• YOUR ASSIGNMENT
When you repeat the entries below, keep each word exactly as it is and drop the pictures.

Images with bounding boxes:
◆ ◆ ◆ ◆ ◆ ◆ ◆

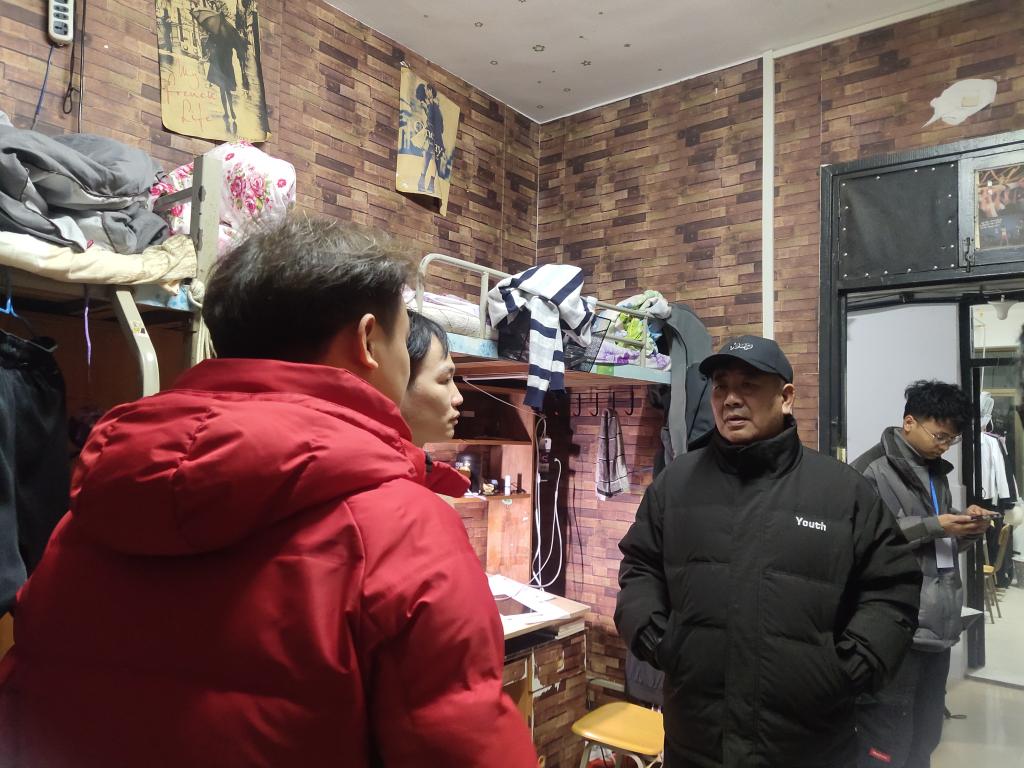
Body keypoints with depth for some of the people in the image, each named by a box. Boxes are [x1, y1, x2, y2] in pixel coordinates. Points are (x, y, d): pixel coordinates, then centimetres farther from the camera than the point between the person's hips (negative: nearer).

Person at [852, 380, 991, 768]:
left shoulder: (937, 471, 18)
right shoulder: (872, 469, -9)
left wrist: (964, 524, 5)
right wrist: (934, 526, -18)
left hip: (936, 623, 8)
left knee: (926, 735, 16)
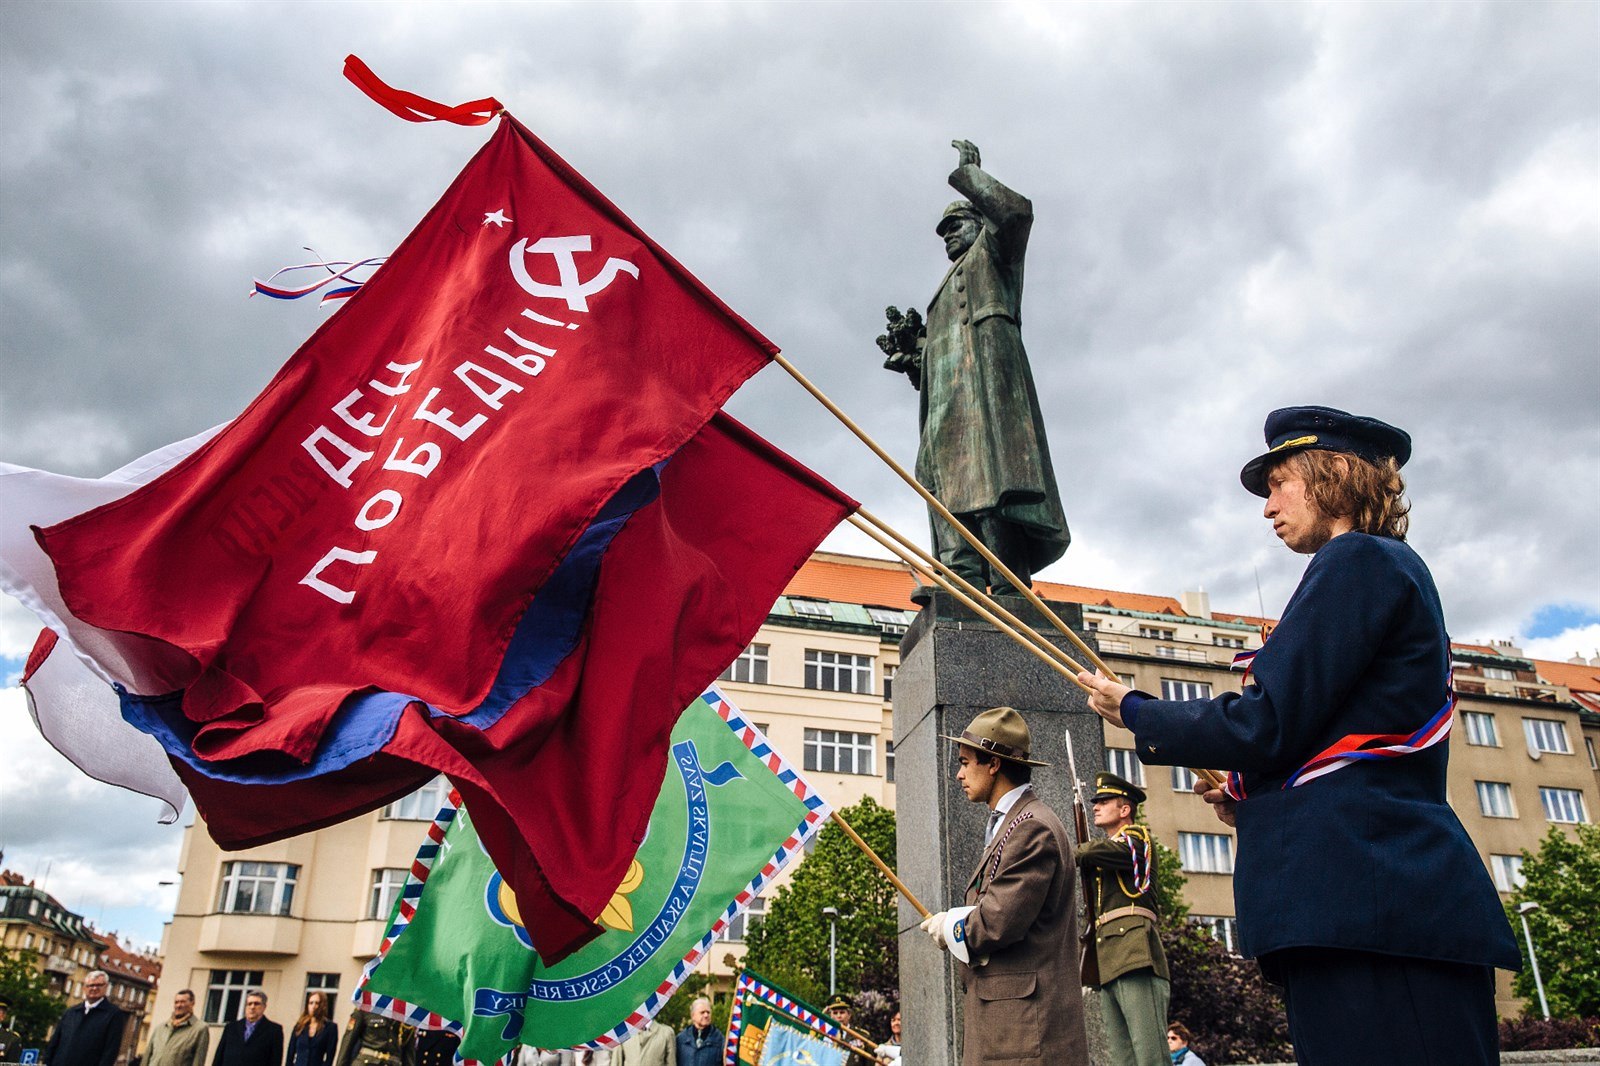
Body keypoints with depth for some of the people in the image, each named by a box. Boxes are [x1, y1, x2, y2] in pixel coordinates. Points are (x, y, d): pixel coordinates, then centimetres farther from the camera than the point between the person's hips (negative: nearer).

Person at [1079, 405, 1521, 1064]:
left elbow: (1265, 725, -15)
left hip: (1371, 905, -10)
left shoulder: (1358, 561, -7)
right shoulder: (1392, 569, 24)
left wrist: (1133, 711, -1)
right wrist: (1249, 798, 19)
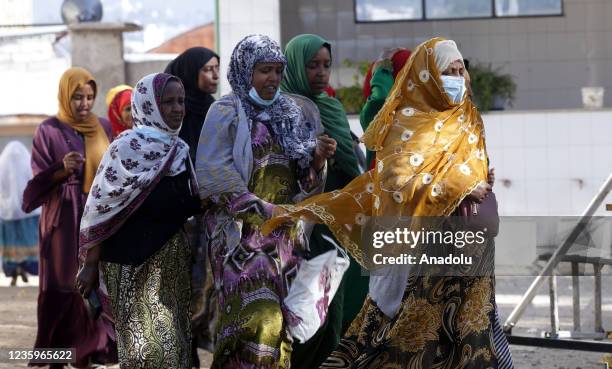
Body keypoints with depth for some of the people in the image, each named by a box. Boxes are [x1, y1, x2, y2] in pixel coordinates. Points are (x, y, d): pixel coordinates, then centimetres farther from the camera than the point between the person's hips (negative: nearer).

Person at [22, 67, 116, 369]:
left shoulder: (104, 128, 11)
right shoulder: (49, 131, 0)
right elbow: (39, 182, -4)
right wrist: (62, 170, -22)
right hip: (64, 222, -3)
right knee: (63, 291, -4)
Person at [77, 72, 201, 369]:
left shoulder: (180, 149, 9)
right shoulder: (128, 147, -11)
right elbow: (101, 209, -11)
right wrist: (90, 265, -12)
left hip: (172, 260, 7)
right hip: (134, 260, -7)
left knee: (174, 344, 9)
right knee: (148, 345, -5)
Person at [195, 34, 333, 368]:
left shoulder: (291, 112, 14)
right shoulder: (226, 113, -3)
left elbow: (304, 178, 17)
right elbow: (214, 176, -11)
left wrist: (317, 158, -5)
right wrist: (263, 211, -16)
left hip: (285, 232, 5)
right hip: (241, 230, -5)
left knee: (280, 318, 2)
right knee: (257, 316, -14)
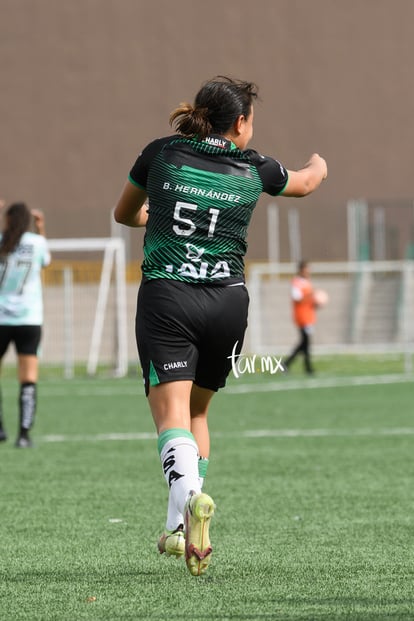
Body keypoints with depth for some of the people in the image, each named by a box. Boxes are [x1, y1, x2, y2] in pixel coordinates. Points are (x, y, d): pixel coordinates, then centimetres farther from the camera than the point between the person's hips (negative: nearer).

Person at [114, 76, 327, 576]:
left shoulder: (161, 154, 6)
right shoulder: (253, 170, 7)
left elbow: (124, 213, 22)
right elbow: (304, 184, 30)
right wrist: (319, 166, 54)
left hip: (164, 296, -2)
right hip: (227, 302, 2)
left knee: (172, 413, -11)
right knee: (197, 411, 18)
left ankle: (189, 496, -39)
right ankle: (180, 529, 14)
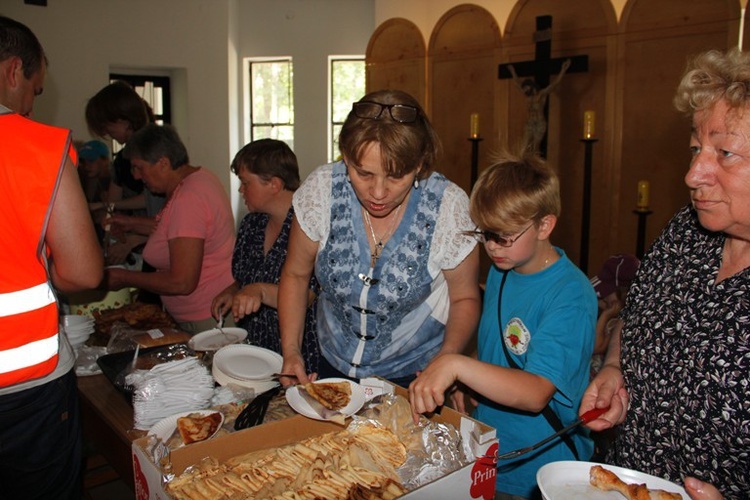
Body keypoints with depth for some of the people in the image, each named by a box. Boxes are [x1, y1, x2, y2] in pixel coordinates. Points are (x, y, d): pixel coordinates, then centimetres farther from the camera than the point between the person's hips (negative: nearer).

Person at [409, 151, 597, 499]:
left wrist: (456, 365, -40)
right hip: (487, 444, 7)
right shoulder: (501, 269, 3)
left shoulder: (570, 295, -22)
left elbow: (535, 393, -30)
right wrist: (463, 384, -3)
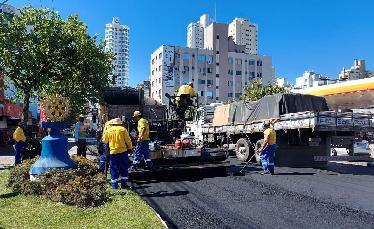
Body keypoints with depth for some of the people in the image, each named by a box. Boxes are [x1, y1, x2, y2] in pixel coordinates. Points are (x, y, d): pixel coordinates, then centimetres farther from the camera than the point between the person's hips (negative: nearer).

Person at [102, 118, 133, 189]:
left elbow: (104, 141, 13)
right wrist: (130, 148, 9)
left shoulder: (108, 130, 6)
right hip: (123, 151, -1)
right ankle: (124, 184, 11)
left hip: (113, 152, 1)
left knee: (114, 169, 9)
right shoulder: (123, 129, -1)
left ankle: (114, 185, 11)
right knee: (124, 168, 9)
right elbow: (128, 140, -2)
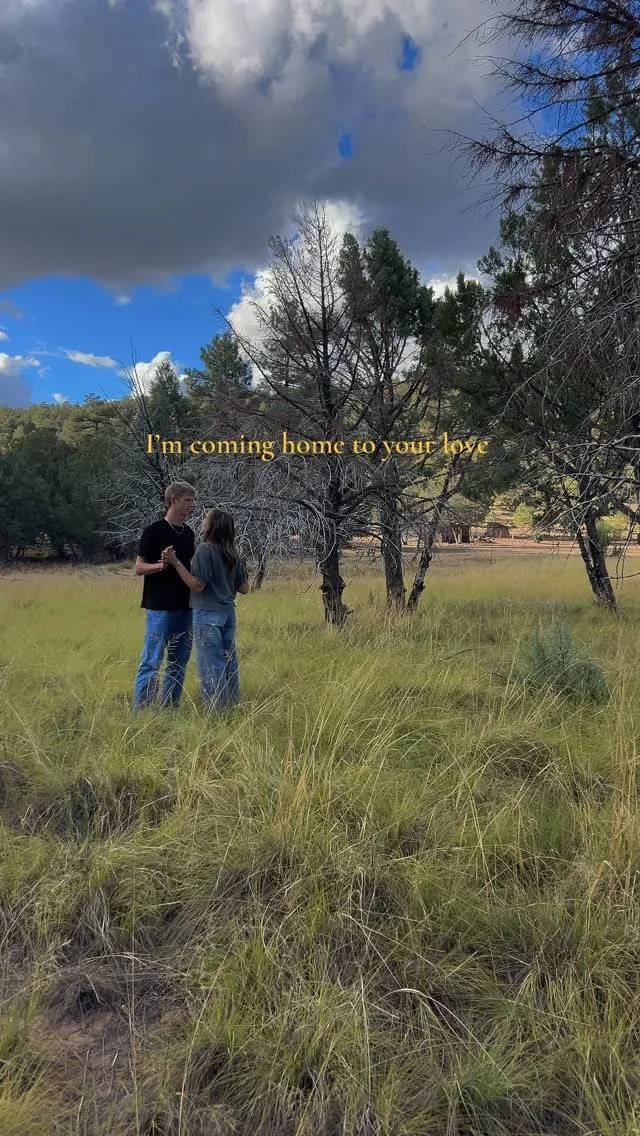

◆ ◆ ◆ ◆ ◆ ◆ ◆

• WRITTEN ANSWER
Body keypoints with depth for some of the people in the image, each named by a box. Boxes are [x1, y1, x2, y2] in pixel coordinates. Points are (x, y, d): pixel coordinates, then centimetres farther from the camera than the point between the person's hips (negative: nearer).

Person at [852, 380, 991, 768]:
left shoulder: (937, 471, 18)
right shoulder: (872, 469, -9)
left wrist: (964, 524, 5)
right wrist: (934, 526, -18)
left hip: (936, 623, 8)
left knee: (926, 735, 16)
Body keypoints with depth for some of the people in the image, each named by a box. Boxes are [x1, y1, x2, y2] in pixel coordinates. Points are (x, y, d): pixel coordinates, then centimetres farther from the camera than the point between the person's hips (negative: nearer).

Person at [1079, 405, 1521, 1064]:
left elbow: (1265, 725, -15)
left hip: (1371, 905, -10)
left shoulder: (1358, 561, -7)
right shoulder: (1392, 569, 24)
left wrist: (1133, 711, -1)
right wrist: (1249, 798, 19)
Body keypoints with depth for some of the people in the image, each named by a box. Boxes are [x1, y1, x2, y2] in pixel coordinates. Points are (x, y, d): pixel coordinates, then centimetres farther from the camera than the point between the person's hips (negative: nearer).

Person at [22, 67, 116, 369]:
left shoulder: (104, 128, 11)
right shoulder: (49, 131, 0)
right elbow: (39, 182, -4)
right wrist: (62, 170, -22)
right hip: (64, 222, -3)
right knee: (63, 291, -4)
Person at [77, 72, 201, 369]:
left shoulder: (180, 149, 9)
right shoulder: (128, 147, -11)
right elbow: (101, 209, -11)
right wrist: (90, 265, -12)
left hip: (172, 260, 7)
right hip: (134, 260, -7)
left knee: (174, 344, 9)
right knee: (148, 345, -5)
Person at [195, 34, 333, 368]:
left shoulder: (291, 112, 14)
right shoulder: (226, 113, -3)
left elbow: (304, 178, 17)
right elbow: (214, 176, -11)
left wrist: (317, 158, -5)
right wrist: (263, 211, -16)
left hip: (285, 232, 5)
right hip: (241, 230, -5)
left knee: (280, 318, 2)
right knee: (257, 316, -14)
Body keypoints with depth for some of the people in the image, each named by a box. Boxes are [x1, y1, x2, y2] in pixel coordinates. Points are (x, y, d): pixel coordinates, then centimetres farther from the camera than the point between the person's hips (negative: nearer).

Person at [114, 76, 327, 576]:
left shoulder: (161, 154, 6)
right shoulder: (253, 170, 7)
left elbow: (124, 213, 22)
right elbow: (304, 184, 30)
right wrist: (319, 166, 54)
left hip: (164, 296, -2)
right hip: (227, 302, 2)
left knee: (172, 413, -11)
right knee: (197, 411, 18)
left ankle: (189, 496, -39)
right ankle: (180, 529, 14)
Body keypoints with depth for some of the people in the image, each named by a box. Boxes are [x1, y1, x2, y2] in pixel coordinates. Points are (x, y, d): pixel coordinates, then centimetres farther from the camera than the point between the person's hips (negative: nearer).

Person at [409, 151, 597, 499]:
left wrist: (456, 365, -40)
right hip: (487, 444, 7)
right shoulder: (501, 269, 3)
left shoulder: (570, 295, -22)
left elbow: (535, 393, -30)
right wrist: (463, 384, -3)
Body keypoints with depth for some of the people in the image, each named by a box. Boxes are [x1, y1, x2, y2] in pixel coordinates. Points are (x, y, d): pixel coordinates, then centimetres farther from the camera than the point between the person's hips (negative: nearer).

Person at [102, 118, 133, 189]:
left elbow: (104, 141, 13)
right wrist: (130, 148, 9)
left shoulder: (108, 130, 6)
right hip: (123, 151, -1)
right ankle: (124, 184, 11)
left hip: (113, 152, 1)
left knee: (114, 169, 9)
right shoulder: (123, 129, -1)
left ankle: (114, 185, 11)
right knee: (124, 168, 9)
right elbow: (128, 140, -2)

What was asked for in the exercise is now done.